> Task to complete
The expected answer comprises all lines from the entries that contain the string "Fishing".
··· Data extracts
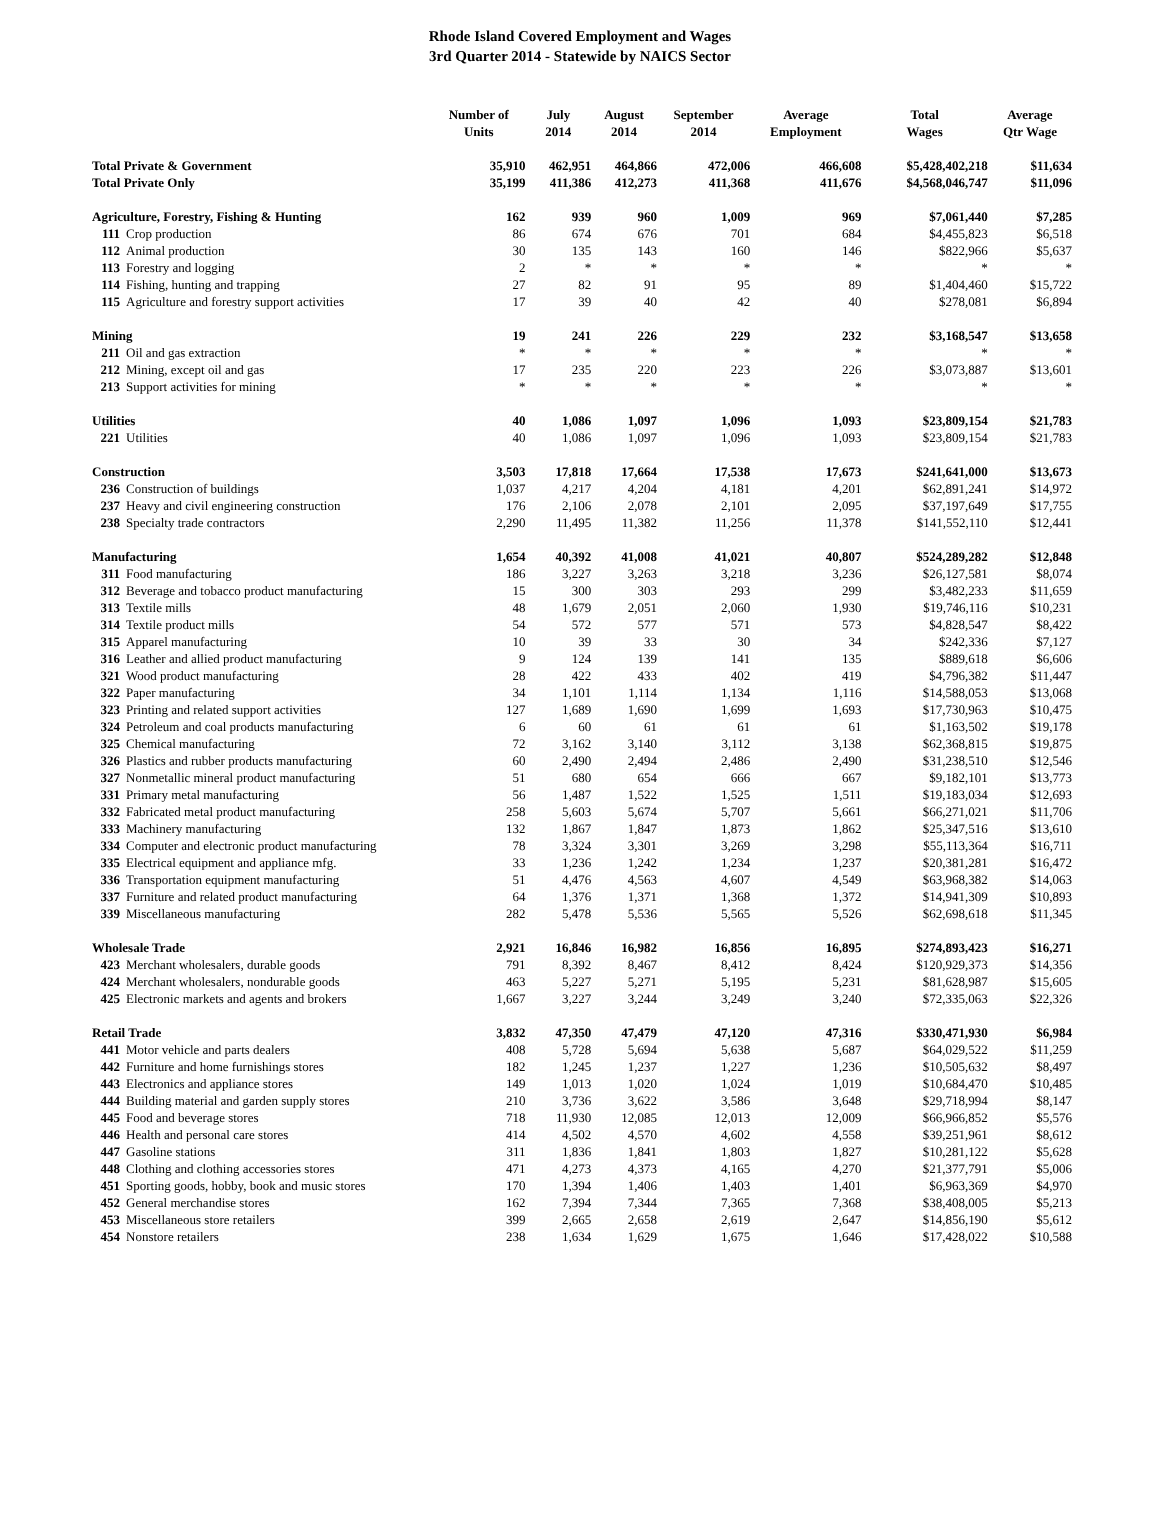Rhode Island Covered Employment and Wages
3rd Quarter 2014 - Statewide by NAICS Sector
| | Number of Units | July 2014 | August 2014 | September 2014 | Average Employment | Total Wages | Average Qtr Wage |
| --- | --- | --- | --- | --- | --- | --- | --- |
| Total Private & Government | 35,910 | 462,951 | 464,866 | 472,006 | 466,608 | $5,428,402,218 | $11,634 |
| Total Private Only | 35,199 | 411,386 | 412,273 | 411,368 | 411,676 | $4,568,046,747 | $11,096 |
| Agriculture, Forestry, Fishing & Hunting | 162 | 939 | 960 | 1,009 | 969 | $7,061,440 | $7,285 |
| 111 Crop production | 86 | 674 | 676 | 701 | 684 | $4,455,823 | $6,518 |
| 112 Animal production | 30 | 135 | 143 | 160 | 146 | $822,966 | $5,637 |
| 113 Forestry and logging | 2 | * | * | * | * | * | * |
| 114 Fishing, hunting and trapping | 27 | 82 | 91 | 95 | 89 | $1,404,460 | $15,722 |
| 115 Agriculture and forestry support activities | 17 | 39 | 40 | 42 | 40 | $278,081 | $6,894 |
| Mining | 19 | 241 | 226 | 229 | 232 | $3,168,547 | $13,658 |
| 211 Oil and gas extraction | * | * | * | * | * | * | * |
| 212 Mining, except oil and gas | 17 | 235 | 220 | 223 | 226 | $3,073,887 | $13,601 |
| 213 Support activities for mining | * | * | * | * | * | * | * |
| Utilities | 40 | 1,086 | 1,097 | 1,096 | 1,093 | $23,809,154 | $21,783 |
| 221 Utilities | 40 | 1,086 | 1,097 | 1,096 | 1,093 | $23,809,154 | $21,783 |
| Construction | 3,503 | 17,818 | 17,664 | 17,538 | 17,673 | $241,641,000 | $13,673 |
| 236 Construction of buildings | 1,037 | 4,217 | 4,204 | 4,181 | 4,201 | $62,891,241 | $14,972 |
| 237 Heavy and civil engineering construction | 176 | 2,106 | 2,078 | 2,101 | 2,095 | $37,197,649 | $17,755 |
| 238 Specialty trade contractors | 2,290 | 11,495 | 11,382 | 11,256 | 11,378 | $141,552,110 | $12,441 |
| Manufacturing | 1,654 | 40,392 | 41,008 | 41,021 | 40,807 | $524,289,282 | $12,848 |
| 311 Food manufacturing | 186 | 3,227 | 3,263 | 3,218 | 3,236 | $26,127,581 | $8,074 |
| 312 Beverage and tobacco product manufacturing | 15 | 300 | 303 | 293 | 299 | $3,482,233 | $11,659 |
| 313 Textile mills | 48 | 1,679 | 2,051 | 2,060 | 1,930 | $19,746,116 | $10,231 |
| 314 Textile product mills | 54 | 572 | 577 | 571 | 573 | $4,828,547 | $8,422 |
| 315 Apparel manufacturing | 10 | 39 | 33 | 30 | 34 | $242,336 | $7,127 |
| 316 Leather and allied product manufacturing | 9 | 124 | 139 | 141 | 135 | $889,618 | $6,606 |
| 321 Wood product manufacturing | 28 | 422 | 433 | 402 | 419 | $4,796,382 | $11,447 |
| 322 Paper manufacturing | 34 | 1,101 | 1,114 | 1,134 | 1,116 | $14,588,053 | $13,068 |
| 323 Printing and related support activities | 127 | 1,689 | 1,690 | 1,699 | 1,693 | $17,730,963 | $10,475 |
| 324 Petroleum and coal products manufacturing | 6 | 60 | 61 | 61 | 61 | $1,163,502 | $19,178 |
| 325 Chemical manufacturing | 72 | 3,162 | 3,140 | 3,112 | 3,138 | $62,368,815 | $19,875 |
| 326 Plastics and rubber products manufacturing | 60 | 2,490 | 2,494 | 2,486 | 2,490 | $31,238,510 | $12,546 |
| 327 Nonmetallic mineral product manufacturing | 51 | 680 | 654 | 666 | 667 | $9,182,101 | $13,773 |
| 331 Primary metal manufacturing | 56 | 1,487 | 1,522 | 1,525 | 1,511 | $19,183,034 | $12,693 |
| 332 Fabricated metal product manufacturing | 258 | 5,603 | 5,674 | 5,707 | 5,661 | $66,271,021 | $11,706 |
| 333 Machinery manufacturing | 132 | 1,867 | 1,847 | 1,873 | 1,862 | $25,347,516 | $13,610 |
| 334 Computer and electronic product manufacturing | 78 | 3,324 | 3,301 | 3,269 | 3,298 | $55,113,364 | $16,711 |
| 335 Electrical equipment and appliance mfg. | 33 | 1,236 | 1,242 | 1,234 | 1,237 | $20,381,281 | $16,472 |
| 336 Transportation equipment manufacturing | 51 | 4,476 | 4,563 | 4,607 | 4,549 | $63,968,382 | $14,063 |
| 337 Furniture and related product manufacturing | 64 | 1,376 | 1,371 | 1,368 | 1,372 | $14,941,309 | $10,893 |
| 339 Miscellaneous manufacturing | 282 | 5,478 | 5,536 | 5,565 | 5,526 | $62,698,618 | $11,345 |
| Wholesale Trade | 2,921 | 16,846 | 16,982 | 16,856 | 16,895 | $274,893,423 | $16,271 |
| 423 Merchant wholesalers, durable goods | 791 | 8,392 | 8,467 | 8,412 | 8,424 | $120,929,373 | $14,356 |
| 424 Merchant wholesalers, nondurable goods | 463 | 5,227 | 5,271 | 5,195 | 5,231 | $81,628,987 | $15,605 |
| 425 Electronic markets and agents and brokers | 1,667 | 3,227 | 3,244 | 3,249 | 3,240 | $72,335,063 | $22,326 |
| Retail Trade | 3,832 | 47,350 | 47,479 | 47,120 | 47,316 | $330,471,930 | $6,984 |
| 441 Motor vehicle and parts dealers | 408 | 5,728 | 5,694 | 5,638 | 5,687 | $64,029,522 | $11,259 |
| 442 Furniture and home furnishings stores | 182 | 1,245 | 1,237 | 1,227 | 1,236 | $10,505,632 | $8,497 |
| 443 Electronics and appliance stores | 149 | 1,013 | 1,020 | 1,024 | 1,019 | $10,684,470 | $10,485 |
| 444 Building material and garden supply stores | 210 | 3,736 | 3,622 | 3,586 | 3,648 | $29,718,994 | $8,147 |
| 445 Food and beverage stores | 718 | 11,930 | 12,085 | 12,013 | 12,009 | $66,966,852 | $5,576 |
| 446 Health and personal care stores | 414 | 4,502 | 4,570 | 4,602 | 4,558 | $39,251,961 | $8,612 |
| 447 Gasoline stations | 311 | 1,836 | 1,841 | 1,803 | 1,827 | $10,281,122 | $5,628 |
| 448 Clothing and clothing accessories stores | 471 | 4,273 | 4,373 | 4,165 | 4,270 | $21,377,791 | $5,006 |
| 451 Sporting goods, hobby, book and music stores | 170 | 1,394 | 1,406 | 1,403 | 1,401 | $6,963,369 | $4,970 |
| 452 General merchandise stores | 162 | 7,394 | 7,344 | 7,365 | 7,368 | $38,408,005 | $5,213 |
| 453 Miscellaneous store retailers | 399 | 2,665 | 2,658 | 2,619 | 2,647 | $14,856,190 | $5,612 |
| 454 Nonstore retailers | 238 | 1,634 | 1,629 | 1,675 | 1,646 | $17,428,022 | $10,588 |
······
> Written reply
| Agriculture, Forestry, Fishing & Hunting | 162 | 939 | 960 | 1,009 | 969 | $7,061,440 | $7,285 |
| 114 Fishing, hunting and trapping | 27 | 82 | 91 | 95 | 89 | $1,404,460 | $15,722 |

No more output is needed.